Mueller and his colleagues found that even within Texas the fungus is more tolerant of cold at its northern edge near Dallas, and less tolerant of cold at its southern edge near Brownsville.
At Fort Belknap, just northwest of Dallas, Mueller says the ants "are just hanging on."
Leafcutter ants are largely tropical, and the Texas leafcutter ant, Atta texana, is one of only three leafcutter ant species found in the United States. The species arrived in the region about 10,000 years ago after the retreat of the glaciers and the end of the last Ice Age.
"The ants may have only been in Fort Belknap for a few hundreds or thousands of years," Mueller says.
The ant's symbiotic relationship with the cold tolerant fungus clearly permits it to survive in the more temperate environments of Texas.

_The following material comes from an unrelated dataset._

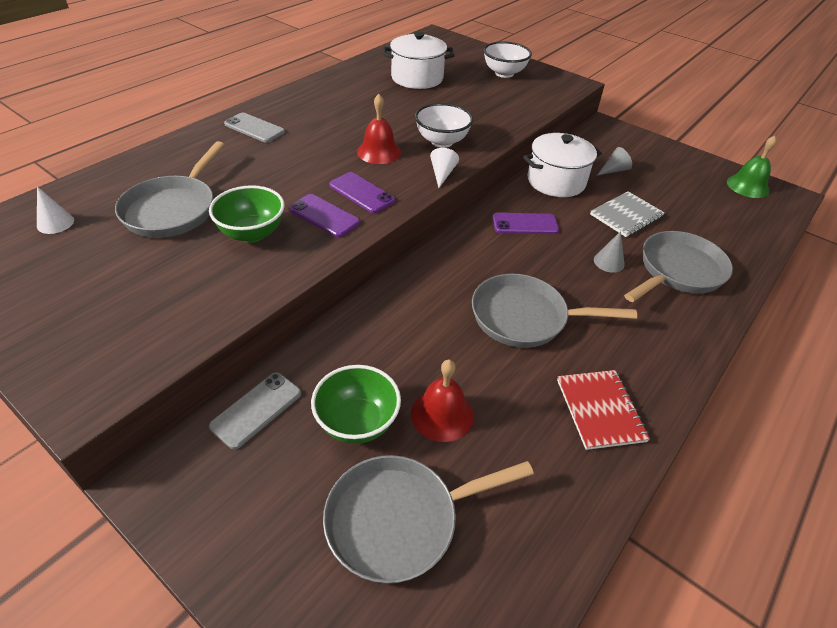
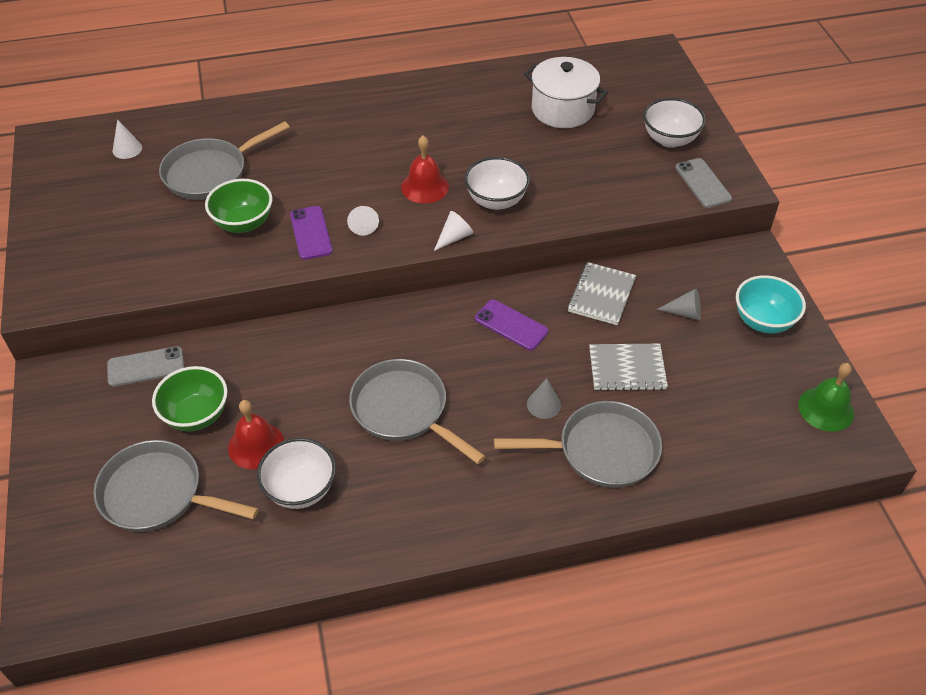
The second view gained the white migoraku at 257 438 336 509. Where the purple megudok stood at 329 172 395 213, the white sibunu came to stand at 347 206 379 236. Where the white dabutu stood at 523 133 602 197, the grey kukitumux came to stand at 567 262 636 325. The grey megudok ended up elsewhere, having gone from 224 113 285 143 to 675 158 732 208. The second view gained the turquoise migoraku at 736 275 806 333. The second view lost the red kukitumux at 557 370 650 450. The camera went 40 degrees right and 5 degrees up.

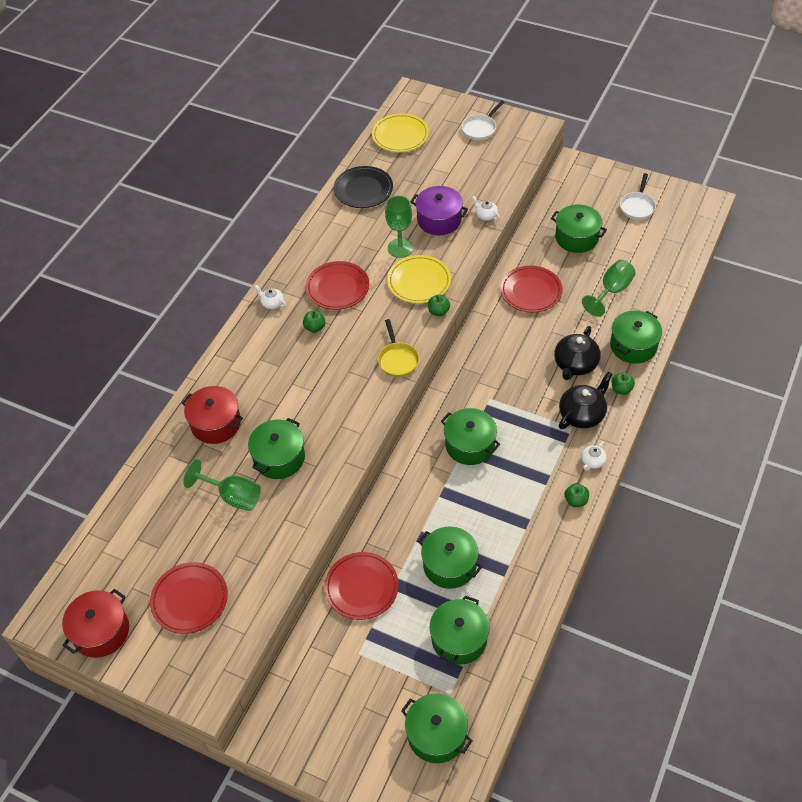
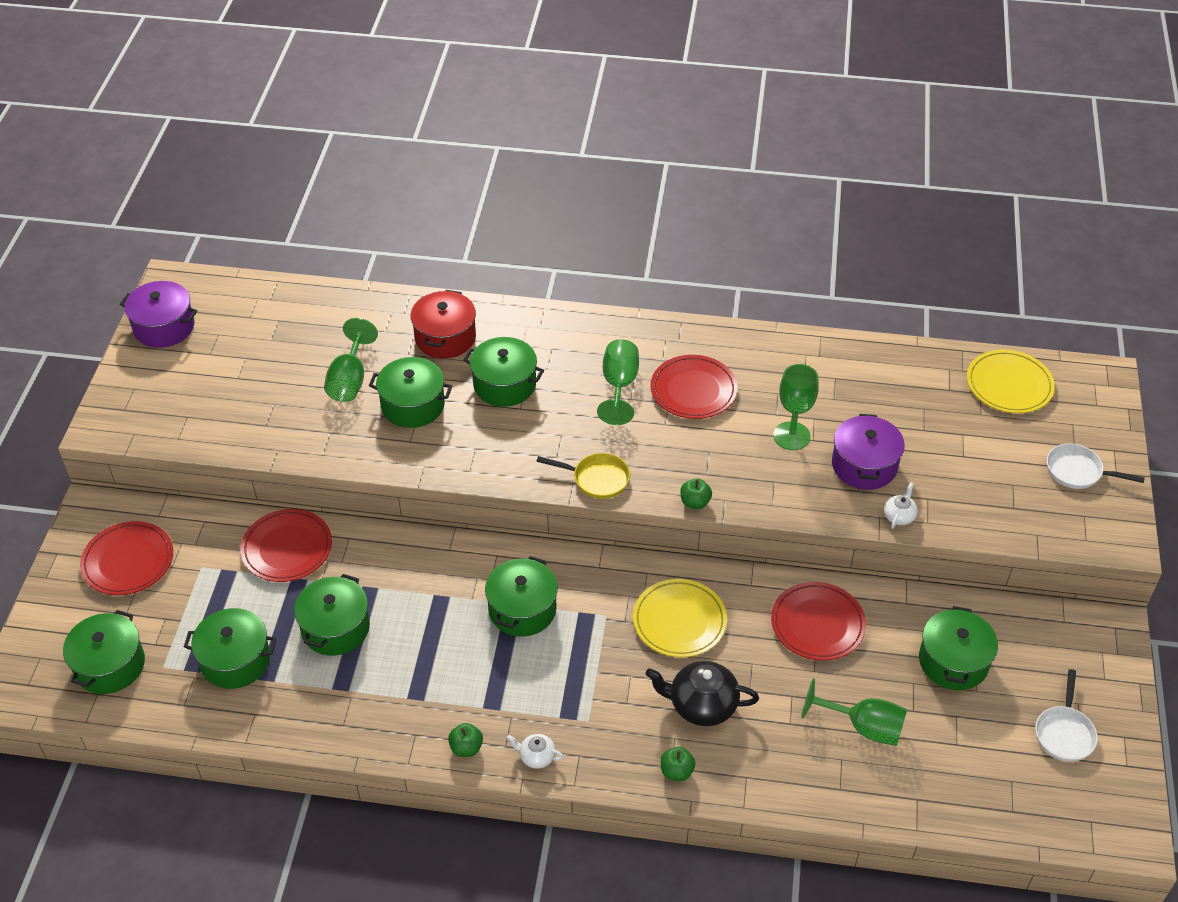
The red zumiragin ended up elsewhere, having gone from 150 562 228 634 to 80 521 173 595. What was the red dabutu at 62 589 129 658 turned into the purple dabutu at 120 281 197 348. The green dabutu ended up elsewhere, having gone from 610 311 662 364 to 463 337 544 407. The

The finding provides a perspective on symbiotic relationships, which are normally thought of as being beneficial to both organisms.

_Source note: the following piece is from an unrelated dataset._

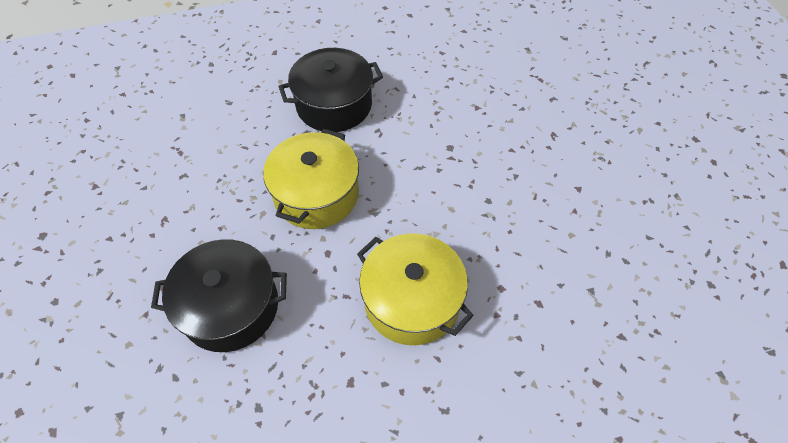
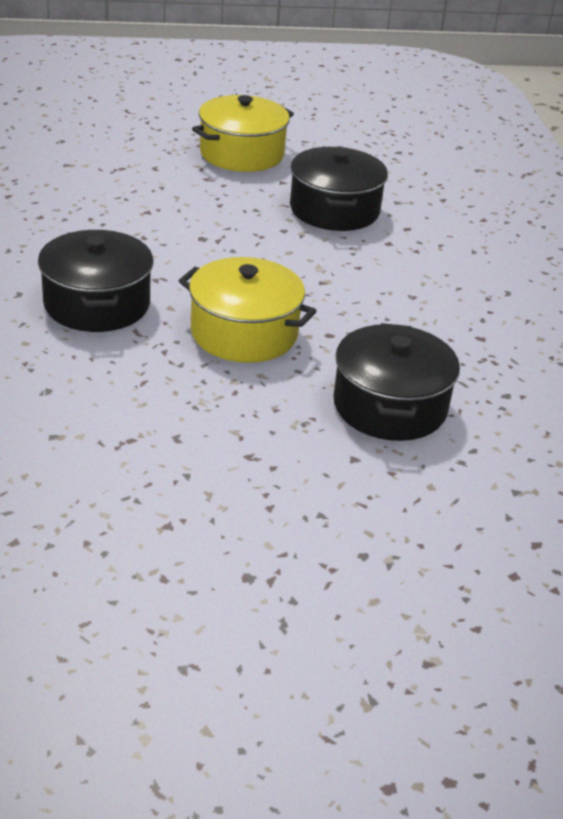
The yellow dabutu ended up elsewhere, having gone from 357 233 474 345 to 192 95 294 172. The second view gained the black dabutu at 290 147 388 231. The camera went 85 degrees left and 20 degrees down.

"We normally think that forging a symbiotic relationship enriches lives -- that each organism is helping the other," says Mueller. "But we have found that this can be the opposite. In the tropics, the symbiosis between the leafcutter ants and their fungal crops helped to broaden the ants' ecological niches. In the Texas leafcutter, the symbiotic relationship also constrains them."
Texas is a particularly interesting laboratory for studies of local species adaptations because of its unique ecological conditions. It is the only state in the U.S. where an unusually steep precipitation gradient from east to west crosses a steep temperature gradient from north to south, ranging from temperate to subtropical.
"Texans are uniquely positioned to monitor the effect of environmental change on U.S. biodiversity," says Mueller. "It will be interesting to see what happens with these ants over the next 10 to 20 years with global warming. Will they expand to Oklahoma and across the Mississippi River, or will cold snaps like those we just experienced knock them back?"
Mueller's research was supported by the National Science Foundation, the W.M. Wheeler Endowment and numerous Texas landowners who allowed ant collection on their properties.